» **Work request A**
From the entries that follow, reproduce the lines beginning with the one containing "educational opportunities." and running through the final line of the entries, both ends included.

» **Passage provided**
------------------------

Daniel Ginczek (born 13 April 1991) is a German professional footballer who plays as a forward for  club Fortuna Düsseldorf.

Club career

Borussia Dortmund
In the 2007–08 season, he was the best scorer in the U-17 league. In 25 games he scored 26 goals. In the U-18 national team, Ginczek scored three goals in six games, he also took part in seven matches of the U-19 national team, scoring on one occasion.

Since the 2008–09 season he was playing for the reserves of Borussia Dortmund. He made his debut in professional football on 28 July 2009 at a 0–0 draw against the reserve team of Eintracht Braunschweig.

In 2010, Ginczek was promoted to the Borussia Dortmund first team.

------------------------

» **Work request B**
Extend the passage on Daniel Ginczek, picking up after its final sentence.

» **Data for this task**
------------------------

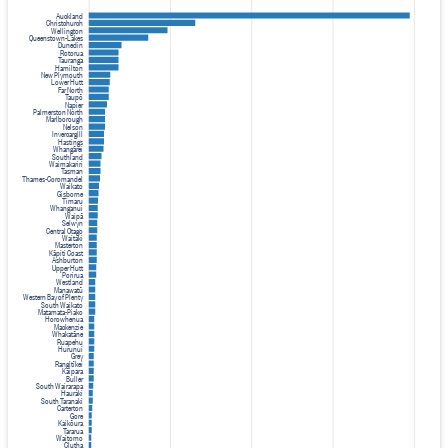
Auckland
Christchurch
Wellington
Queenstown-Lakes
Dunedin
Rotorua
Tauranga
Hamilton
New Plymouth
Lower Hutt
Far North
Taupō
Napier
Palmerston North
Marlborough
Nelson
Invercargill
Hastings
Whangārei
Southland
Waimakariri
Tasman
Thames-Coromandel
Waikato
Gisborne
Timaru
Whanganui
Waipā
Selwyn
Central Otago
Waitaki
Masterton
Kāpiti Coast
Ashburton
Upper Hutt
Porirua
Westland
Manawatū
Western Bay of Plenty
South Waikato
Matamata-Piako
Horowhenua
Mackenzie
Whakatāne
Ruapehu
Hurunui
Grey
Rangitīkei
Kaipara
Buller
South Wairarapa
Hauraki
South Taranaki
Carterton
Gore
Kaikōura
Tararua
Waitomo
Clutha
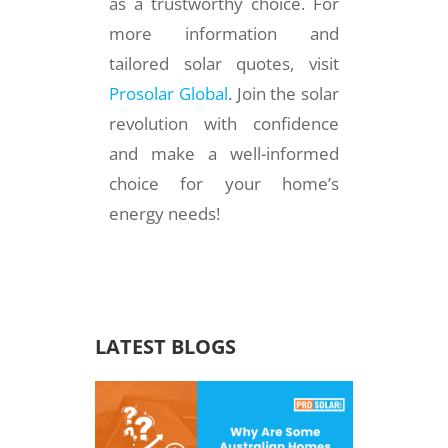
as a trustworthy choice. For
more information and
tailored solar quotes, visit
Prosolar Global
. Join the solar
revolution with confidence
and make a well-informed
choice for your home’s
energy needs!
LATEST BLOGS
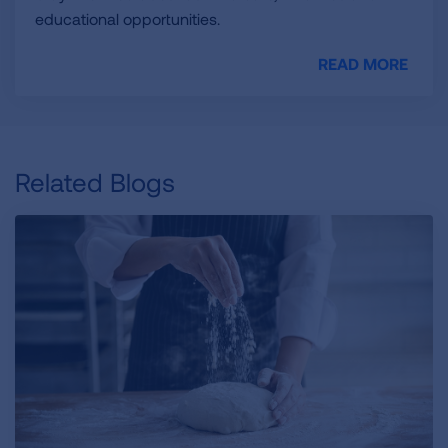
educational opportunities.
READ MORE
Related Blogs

------------------------

» **Answer A**
educational opportunities.
READ MORE
Related Blogs

» **Answer B**
VfL Bochum loan spell
On 10 June 2011, Ginczek joined Bochum on loan until the end of the 2011–12 season. He scored his first goal in a 1–0 win over Frankfurt on 22 July 2011.

FC St. Pauli loan spell
In June 2012, Ginczek joined FC St. Pauli on loan until the end of the 2012–13 season. He scored his first goal in the 77th minute at a 3–0 away win over Offenburger FV in the DFB-Pokal, on 18 August 2012. He became a key player for the Hamburg side, scoring 18 goals in 31 matches.

1. FC Nürnberg
3 June 2013 saw the announcement of Ginczek having agreed to join Bundesliga side 1. FC Nürnberg for an undisclosed fee, signing a three-year contract.

VfB Stuttgart
For the 2014–15 season he moved to VfB Stuttgart. In May 2016 Ginczek extended his contract with Stuttgart until June 2020.

Fortuna Düsseldorf
On 29 January 2022, Ginczek signed with Fortuna Düsseldorf until 30 June 2024.

Personal life
Ginczek's paternal grandparents are from Poland.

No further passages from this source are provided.